▸ WORK TO COMPLETE
The records below must be transcribed exactly, with each picture left out.

▸ RECORDS FOR THE TASK
BEGIN

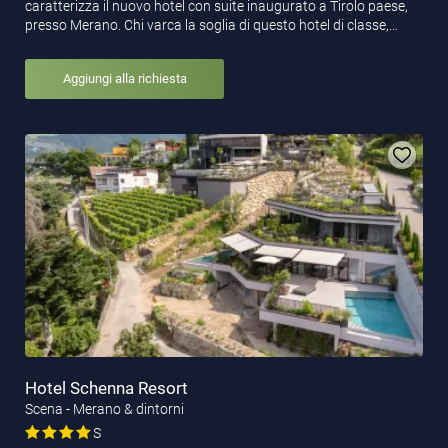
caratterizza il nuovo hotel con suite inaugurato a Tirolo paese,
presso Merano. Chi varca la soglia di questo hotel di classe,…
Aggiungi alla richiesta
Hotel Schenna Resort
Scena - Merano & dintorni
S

END

▸ EXERCISE OUTPUT
caratterizza il nuovo hotel con suite inaugurato a Tirolo paese,
presso Merano. Chi varca la soglia di questo hotel di classe,…
Aggiungi alla richiesta
Hotel Schenna Resort
Scena - Merano & dintorni
S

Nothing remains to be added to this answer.